Durruti abrió el encuentro:
Nosotros tenemos la organización y la fuerza. Tenemos los hombres pero nos falta lo más importante: las armas. ¿Cómo queréis hacer el trabajo sin herramientas, es decir, cómo queréis hacer la revolución sin armas? Necesitamos armas, y además, armas modernas, no cuatro fusiles escacharrados. Si las cosas van mal, ni el gobierno ni la Generalitat nos darán nada. ¡Les damos más miedo que los propios fascistas! Por eso nos hemos de espabilar como hemos hecho siempre. Pero ahora es distinto. No hemos de luchar contra cuatro pistoleros de la patronal o cuatro guardias civiles que nos persiguen: hemos de luchar contra todo el Estado y los militares. ¡Se prepara algo gordo!
Ascaso habló de asaltar los cuarteles y Aurelio Fernández de controlar la frontera en cuanto la cosa estallara, pero era evidente que la prioridad principal era conseguir dinero y que los atracos a bancos no constituían ninguna solución: además de ser acciones peligrosas, todo hacía prever que el papel moneda se devaluaría cuando la situación se volviera turbulenta. Así pues, Ricardo Sanz propuso recurrir a las iglesias; conscientes de que el clero estaba muy confiado y de que los anarquistas controlaban la ciudad, decidieron empezar a inspeccionar iglesias, observar los objetos de misa que tuvieran algún valor especial en oro y plata y pensar en cómo podrían apoderarse de ellos llegado el caso para la revolución.
En cumplimiento de órdenes tan precisas, José y Tomás empezaron a frecuentar los templos de Barcelona. Entraban, cada uno por su lado, y echaban una ojeada. Si en la iglesia no había nadie, se movían como pez en el agua, palpando retablos, mirando cerraduras y buscando llaves, estudiando qué puerta era mejor para entrar, qué herramientas necesitarían para forzarlas y dónde estaban los armarios donde se guardaban los cálices y las custodias. Lo iban anotando todo. Si encontraban alguna beata que les miraba mal, le decían que estaban trabajando.
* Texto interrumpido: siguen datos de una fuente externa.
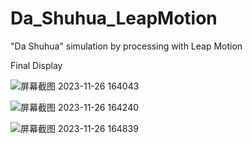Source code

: # Da_Shuhua_LeapMotion
"Da Shuhua" simulation by processing with Leap Motion

Final Display

![屏幕截图 2023-11-26 164043](https://github.com/kasperzhang/Da_Shuhua_LeapMotion/assets/152060338/33d82dcd-7287-44aa-b7a1-7006673da5f1)

![屏幕截图 2023-11-26 164240](https://github.com/kasperzhang/Da_Shuhua_LeapMotion/assets/152060338/2f0bd53f-324a-4b7c-938d-840ddebeb0ff)

![屏幕截图 2023-11-26 164839](https://github.com/kasperzhang/Da_Shuhua_LeapMotion/assets/152060338/a7fce764-316f-419a-9aa5-66afcaeca225)
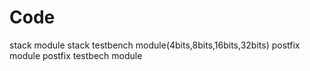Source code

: 
# Code
stack module 
stack testbench module(4bits,8bits,16bits,32bits)
postfix module
postfix testbech module

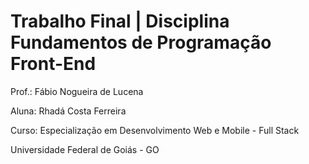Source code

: # Trabalho Final | Disciplina Fundamentos de Programação Front-End

Prof.: Fábio Nogueira de Lucena

Aluna: Rhadá Costa Ferreira

Curso: Especialização em Desenvolvimento Web e Mobile - Full Stack

Universidade Federal de Goiás - GO
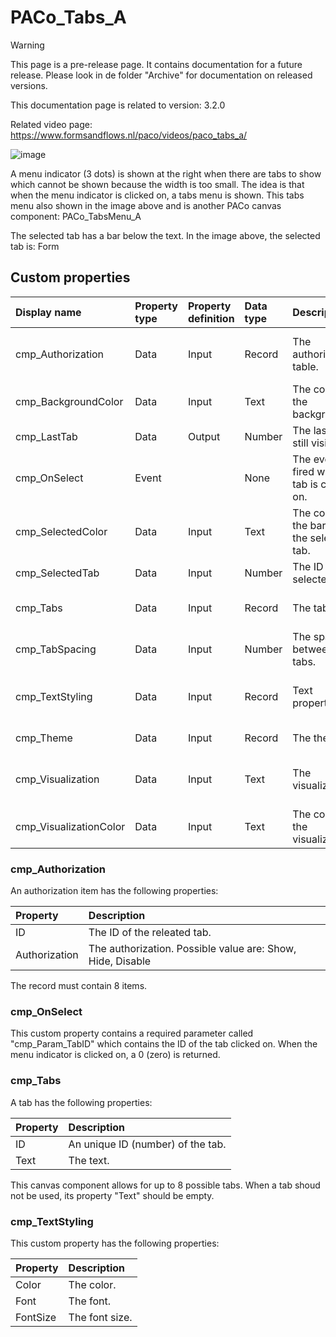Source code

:# PACo_Tabs_A

> [!WARNING]
> This page is a pre-release page. It contains documentation for a future release. Please look in de folder "Archive" for documentation on released versions.

This documentation page is related to version: 3.2.0

Related video page: https://www.formsandflows.nl/paco/videos/paco_tabs_a/

![image](https://github.com/formsandflows/PACo/assets/35654198/2a2b1389-0718-4400-b853-c810ae116892)

A menu indicator (3 dots) is shown at the right when there are tabs to show which cannot be shown because the width is too small. The idea is that when the menu indicator is clicked on, a tabs menu is shown. This tabs menu also shown in the image above and is another PACo canvas component: PACo_TabsMenu_A

The selected tab has a bar below the text. In the image above, the selected tab is: Form

## Custom properties

| Display name | Property type | Property definition | Data type | Description | Memo
| :--- | :--- | :--- | :--- | :--- | :--- |
| cmp_Authorization | Data | Input | Record | The authorization table. | See the documention about cmp_Authorization below. |
| cmp_BackgroundColor | Data | Input | Text | The color of the background. | |
| cmp_LastTab | Data | Output | Number | The last tab still visible. | |
| cmp_OnSelect | Event | | None | The event fired when a tab is clicked on. | See the documention about cmp_OnSelect below. |
| cmp_SelectedColor | Data | Input | Text | The color of the bar of the selected tab. | |
| cmp_SelectedTab | Data | Input | Number | The ID of the selected tab. | |
| cmp_Tabs | Data | Input | Record | The tabs. | See the documention about cmp_Tabs below. |
| cmp_TabSpacing | Data | Input | Number | The space between tabs. | |
| cmp_TextStyling | Data | Input | Record | Text properties. | See the documention about cmp_TextStyling below. |
| cmp_Theme | Data | Input | Record | The theme. | See the documention on theming. |
| cmp_Visualization | Data | Input | Text | The visualization. | See the documention of PACo canvas component PACo_Visualization_A. |
| cmp_VisualizationColor | Data | Input | Text | The color of the visualization. | |

### cmp_Authorization
An authorization item has the following properties:

| Property | Description |
| :--- | :--- |
| ID | The ID of the releated tab. |
| Authorization | The authorization. Possible value are: Show, Hide, Disable |

The record must contain 8 items.

### cmp_OnSelect
This custom property contains a required parameter called "cmp_Param_TabID" which contains the ID of the tab clicked on. When the menu indicator is clicked on, a 0 (zero) is returned.

### cmp_Tabs
A tab has the following properties:

| Property | Description |
| :--- | :--- |
| ID | An unique ID (number) of the tab. |
| Text | The text. |

This canvas component allows for up to 8 possible tabs. When a tab shoud not be used, its property "Text" should be empty.

### cmp_TextStyling
This custom property has the following properties:

| Property | Description |
| :--- | :--- |
| Color | The color. |
| Font | The font. |
| FontSize | The font size. |
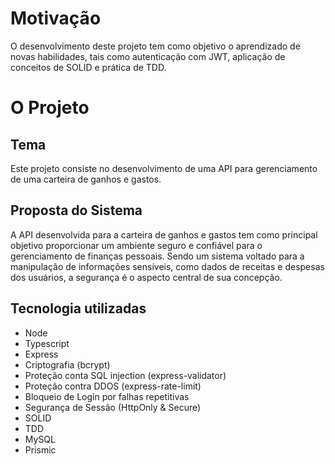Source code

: # Motivação

O desenvolvimento deste projeto tem como objetivo o aprendizado de novas habilidades, tais como autenticação com JWT, aplicação de conceitos de SOLID e prática de TDD.

# O Projeto

## Tema

Este projeto consiste no desenvolvimento de uma API para gerenciamento de uma carteira de ganhos e gastos.

## Proposta do Sistema

A API desenvolvida para a carteira de ganhos e gastos tem como principal objetivo proporcionar um ambiente seguro e confiável para o gerenciamento de finanças pessoais. Sendo um sistema voltado para a manipulação de informações sensíveis, como dados de receitas e despesas dos usuários, a segurança é o aspecto central de sua concepção.

## Tecnologia utilizadas

- Node
- Typescript
- Express
- Criptografia (bcrypt)
- Proteção conta SQL injection (express-validator)
- Proteção contra DDOS (express-rate-limit)
- Bloqueio de Login por falhas repetitivas
- Segurança de Sessão (HttpOnly & Secure)
- SOLID
- TDD
- MySQL
- Prismic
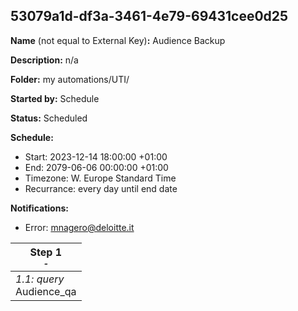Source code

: ## 53079a1d-df3a-3461-4e79-69431cee0d25

**Name** (not equal to External Key)**:** Audience Backup

**Description:** n/a

**Folder:** my automations/UTI/

**Started by:** Schedule

**Status:** Scheduled

**Schedule:**

* Start: 2023-12-14 18:00:00 +01:00
* End: 2079-06-06 00:00:00 +01:00
* Timezone: W. Europe Standard Time
* Recurrance: every day until end date

**Notifications:**

* Error: mnagero@deloitte.it

| Step 1<br>_<small>-</small>_ |
| --- |
| _1.1: query_<br>Audience_qa |
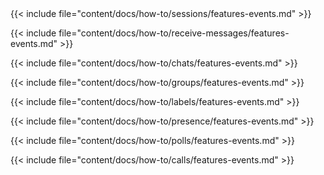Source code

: <div></div>
{{< include file="content/docs/how-to/sessions/features-events.md" >}}

{{< include file="content/docs/how-to/receive-messages/features-events.md" >}}

{{< include file="content/docs/how-to/chats/features-events.md" >}}

{{< include file="content/docs/how-to/groups/features-events.md" >}}

{{< include file="content/docs/how-to/labels/features-events.md" >}}

{{< include file="content/docs/how-to/presence/features-events.md" >}}

{{< include file="content/docs/how-to/polls/features-events.md" >}}

{{< include file="content/docs/how-to/calls/features-events.md" >}}
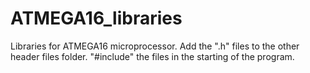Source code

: # ATMEGA16_libraries
Libraries for ATMEGA16 microprocessor.
Add the ".h" files to the other header files folder.
"#include" the files in the starting of the program.
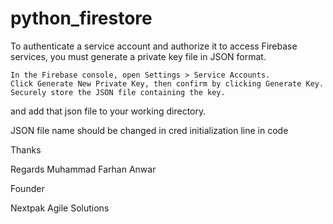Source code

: # python_firestore

To authenticate a service account and authorize it to access Firebase services, you must generate a private key file in JSON format.

    In the Firebase console, open Settings > Service Accounts.
    Click Generate New Private Key, then confirm by clicking Generate Key.
    Securely store the JSON file containing the key.

and add that json file to your working directory.

JSON file name should be changed in cred initialization line in code

Thanks

Regards
Muhammad Farhan Anwar

Founder

Nextpak Agile Solutions
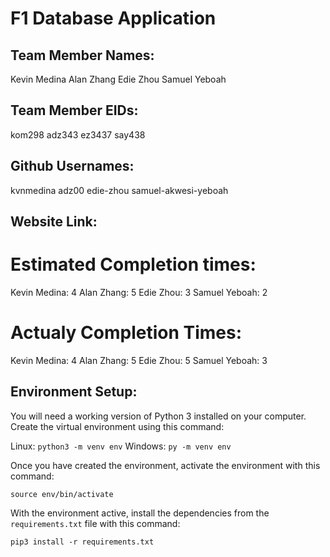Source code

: # F1 Database Application

## Team Member Names:
Kevin Medina 
Alan Zhang 
Edie Zhou 
Samuel Yeboah 

## Team Member EIDs:
kom298
adz343
ez3437
say438

## Github Usernames:
kvnmedina
adz00
edie-zhou
samuel-akwesi-yeboah

## Website Link:

# Estimated Completion times:
Kevin Medina: 4
Alan Zhang: 5
Edie Zhou: 3
Samuel Yeboah: 2

# Actualy Completion Times:
Kevin Medina: 4
Alan Zhang: 5
Edie Zhou: 5
Samuel Yeboah: 3

## Environment Setup:
You will need a working version of Python 3 installed on your computer. Create the virtual environment using this command:

Linux: `python3 -m venv env`
Windows: `py -m venv env`

Once you have created the environment, activate the environment with this command:

`source env/bin/activate`

With the environment active, install the dependencies from the `requirements.txt` file with this command:

`pip3 install -r requirements.txt`

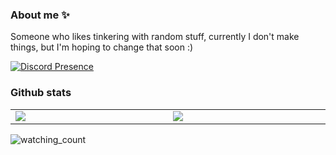 ### About me ✨
Someone who likes tinkering with random stuff, currently I don't make things, but I'm hoping to change that soon :)

[![Discord Presence](https://lanyard.cnrad.dev/api/959236301763248198)](https://discord.com/users/959236301763248198) 


### Github stats

<table align="center">
	<tr>
		<td width="1200px">
        <img align="center" src="https://github-readme-stats.vercel.app/api?username=SRAB-9&theme=midnight-purple&show_icons=true&bg_color=0D1117&hide_border=true" draggable="false">
		</td>
		<td width="1200px">
        <img align="center" src="https://github-readme-stats.vercel.app/api/top-langs/?username=SRAB-9&theme=midnight-purple&layout=compact&bg_color=0D1117&hide_border=true" draggable="false">
		</td>
	</tr>
</table>

<img src="https://komarev.com/ghpvc/?username=SRAB-9&color=brightgreen" alt="watching_count" />

  <!--
**srab** is a ✨ _special_ ✨ repository because its `README.md` (this file) appears on your GitHub profile.


Here are some ideas to get you started:

- 🔭 I’m currently working on ...
- 🌱 I’m currently learning ...
- 👯 I’m looking to collaborate on ...
- 🤔 I’m looking for help with ...
- 💬 Ask me about ...
- 📫 How to reach me: ...
- 😄 Pronouns: ...
- ⚡ Fun fact: ...
-->

<!--
**SRAB-9/SRAB-9** is a ✨ _special_ ✨ repository because its `README.md` (this file) appears on your GitHub profile.

Here are some ideas to get you started:

- 🔭 I’m currently working on ...
- 🌱 I’m currently learning ...
- 👯 I’m looking to collaborate on ...
- 🤔 I’m looking for help with ...
- 💬 Ask me about ...
- 📫 How to reach me: ...
- 😄 Pronouns: ...
- ⚡ Fun fact: ...
-->
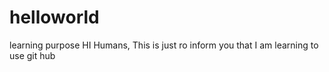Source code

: # helloworld
learning purpose
 HI Humans, 
 This is just ro inform you that I am learning to use git hub
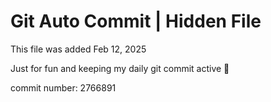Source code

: # Git Auto Commit | Hidden File

This file was added Feb 12, 2025

Just for fun and keeping my daily git commit active 🤪

commit number: 2766891
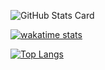 ![GitHub Stats Card](https://github-readme-stats.vercel.app/api?username=kmix-39&count_private=true&show_icons=true&theme=graywhite)

[![wakatime stats](https://github-readme-stats.vercel.app/api/wakatime?username=kmix39&theme=graywhite)](https://github.com/anuraghazra/github-readme-stats)

[![Top Langs](https://github-readme-stats.vercel.app/api/top-langs/?username=kmix-39&layout=compact&theme=graywhite&hide=html)](https://github.com/anuraghazra/github-readme-stats)
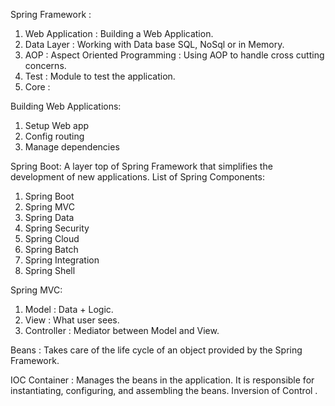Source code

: Spring Framework :

1. Web Application : Building a Web Application.
2. Data Layer : Working with Data base SQL, NoSql or in Memory.
3. AOP  : Aspect Oriented Programming : Using AOP to handle cross cutting concerns.
4. Test : Module to test the application.
5. Core :


Building Web Applications:
1. Setup Web app
2. Config routing
3. Manage dependencies

Spring Boot:
A layer top of Spring Framework that simplifies the development of new applications.
List of Spring Components:
1. Spring Boot
2. Spring MVC
3. Spring Data
4. Spring Security
5. Spring Cloud
6. Spring Batch
7. Spring Integration
8. Spring Shell

Spring MVC:
1. Model : Data + Logic.
2. View : What user sees.
3. Controller : Mediator between Model and View.


Beans : Takes care of the life cycle of an object provided by the Spring Framework.

IOC Container : Manages the beans in the application. It is responsible for instantiating, configuring, and assembling the beans.
Inversion of Control .
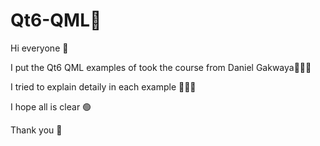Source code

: # Qt6-QML🎦

 Hi everyone 🌈

 I put the Qt6 QML examples of took the course from Daniel Gakwaya👨🏻‍🏫

 I tried to explain detaily in each example 👩🏼‍🏫

 I hope all is clear 🟢

 Thank you 🥰

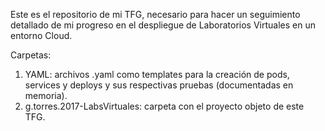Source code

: Este es el repositorio de mi TFG, necesario para hacer un seguimiento detallado de mi progreso en el despliegue de Laboratorios Virtuales en un entorno Cloud.

Carpetas:

  1. YAML: archivos .yaml como templates para la creación de pods, services y deploys y sus respectivas pruebas (documentadas en memoria).
  2. g.torres.2017-LabsVirtuales: carpeta con el proyecto objeto de este TFG.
Si era el rector o el sacristán, buscaban cualquier excusa para distraerle.
A los pocos días, la lista de objetos empezaba a ser larga. Ambos estaban impresionados por la cantidad de piezas de valor que contenían las iglesias, y por el hecho de que fueran tan accesibles: armarios, relicarios, desvanes… todo lleno. Pero no todo era metal brillante: había mucho yeso, cartón pintado y cofre falso. Día sí, día no, se reunían con el resto para comentar la situación.
Otras instrucciones eran estar preparados, distribuir armas, fijar puntos de concentración y planificar estrategias. Los de la FAI convinieron en que no se podían fiar ni de los fascistas ni de los republicanos. Debían hacer lo que pudieran por su cuenta, sin necesidad de recibir órdenes de nadie y dispuestos a repartir leña a diestro y siniestro. No se podían dejar pisar de buenas a primeras, porque habían llegado muy lejos. Tenían claro que si no detenían al fascismo, éste los destruiría sin compasión ninguna. Era una lucha a vida o muerte que tarde o temprano estallaría.